En fait, je ne la connais pas. Je me souviens vaguement l'avoir aperçue un soir à la télé dans les années 80, impression plutôt séduisante. Par la suite, l'image que je me suis formée a été influencée par les commentaires des auditeurs critiques. Je l'ai vue comme une femme un peu superficielle et mondaine, moderniste à tout crin. Je l'ai entendue une fois chez Emmanuel Laurentin, pour un livre qu'elle avait écrit sur Hannah Arendt. Je n'ai pas lu le livre, mais ce qu'on en a dit et sa façon de s'exprimer dans cette émission allait dans le même sens, celui d'une forme agréable et d'un manque de fond.
Depuis, j'ai commencé à changer. Je la connais à peine mieux: j'ai entendu deux épisodes de l'Avventura, à chaque fois très prenants et profonds (un réalisateur catalan et un allemand); cet été, j'ai capté sur l'autoroute une ou deux heures d'émission sur Duras très bien faites; et hier soir, cinq minutes de bonheur.

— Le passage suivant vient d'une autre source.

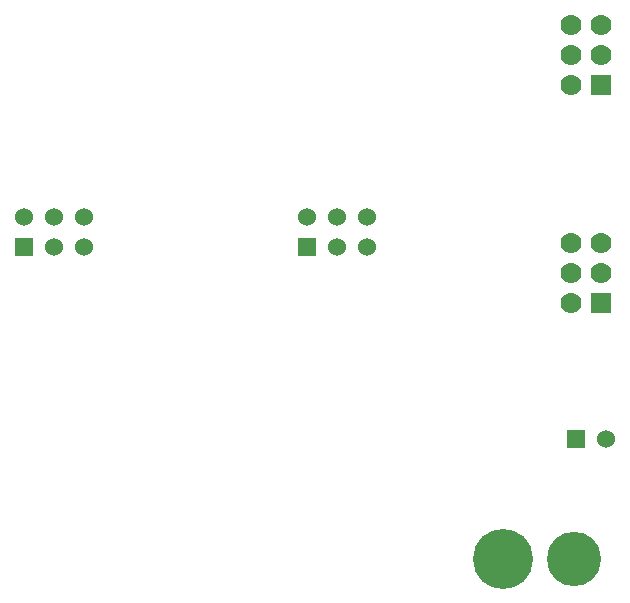
<source format=gts>
G04 (created by PCBNEW (2013-mar-13)-testing) date Tue 12 Nov 2013 05:41:53 PM PST*
%MOIN*%
G04 Gerber Fmt 3.4, Leading zero omitted, Abs format*
%FSLAX34Y34*%
G01*
G70*
G90*
G04 APERTURE LIST*
%ADD10C,0.005906*%
%ADD11C,0.200000*%
%ADD12C,0.181100*%
%ADD13R,0.060000X0.060000*%
%ADD14C,0.060000*%
%ADD15R,0.070000X0.070000*%
%ADD16C,0.070000*%
G04 APERTURE END LIST*
G54D10*
G54D11*
X37800Y-38450D03*
G54D12*
X40162Y-38450D03*
G54D13*
X21834Y-28059D03*
G54D14*
X21834Y-27059D03*
X22834Y-28059D03*
X22834Y-27059D03*
X23834Y-28059D03*
X23834Y-27059D03*
G54D13*
X31283Y-28059D03*
G54D14*
X31283Y-27059D03*
X32283Y-28059D03*
X32283Y-27059D03*
X33283Y-28059D03*
X33283Y-27059D03*
G54D15*
X41051Y-22653D03*
G54D16*
X40051Y-22653D03*
X41051Y-21653D03*
X40051Y-21653D03*
X41051Y-20653D03*
X40051Y-20653D03*
G54D13*
X40248Y-34448D03*
G54D14*
X41248Y-34448D03*
G54D15*
X41051Y-29937D03*
G54D16*
X40051Y-29937D03*
X41051Y-28937D03*
X40051Y-28937D03*
X41051Y-27937D03*
X40051Y-27937D03*
M02*

</source>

Je vous raconte ça à la façon de l'inspecteur Colombo (parce que les circonstances appartiennent aussi au jugement global): on venait, avec ma femme, de regarder The big sleep sur Arte, et pendant que je lui préparais un petit lait chaud, j'ai mis FC. J'ai vérifié depuis que c'était bien Laure Adler avec son invitée. Celle-ci, pendant ces cinq minutes, a parlé de sa vie: camp de concentration, hôtel Lutetia, retour impossible dans sa famille, vie de bohème à Saint Germain des Près, premiers travaux dans le cinéma... avec une force d'évocation et un humour impressionnants. Mais, ce qui me fait écrire ici, c'est qu'il m'est apparu clairement que ce bonheur d'écoute tenait autant à la personnalité de l'invitée qu'à l'art de l'interview de Laure Adler. Rien à voir avec un simple "question/réponse", c'est plutôt le sentiment de partager une expérience, de retisser un parcours vital, dans une expression à la fois directe, spontanée, et mise en forme (guidage par L.A. selon sa connaissance et sa perception, inclusion naturelle d'un extrait de film complètement raccord avec ce qui vient d'être dit).
Je n'ai quand même pas oublié mon lait, et j'ai éteint le poste. Mais, pour les amateurs d'art radiophonique, je voulais signaler cette petite expérience. Qui montre aussi que je suis très influençable, mais si vous dites encore du mal de cette artiste du micro je me laisserai moins facilement convaincre.